> [Job]: Return every line of the data below that includes the string "Belu".

Provided data: Begin

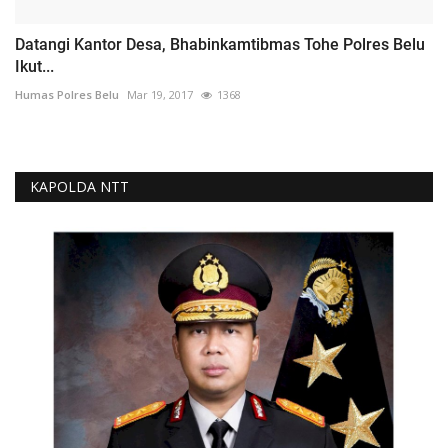
Datangi Kantor Desa, Bhabinkamtibmas Tohe Polres Belu
Ikut...
Humas Polres Belu
Mar 19, 2017
1368
KAPOLDA NTT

Provided data: End

> [Answer space]:
Datangi Kantor Desa, Bhabinkamtibmas Tohe Polres Belu
Humas Polres Belu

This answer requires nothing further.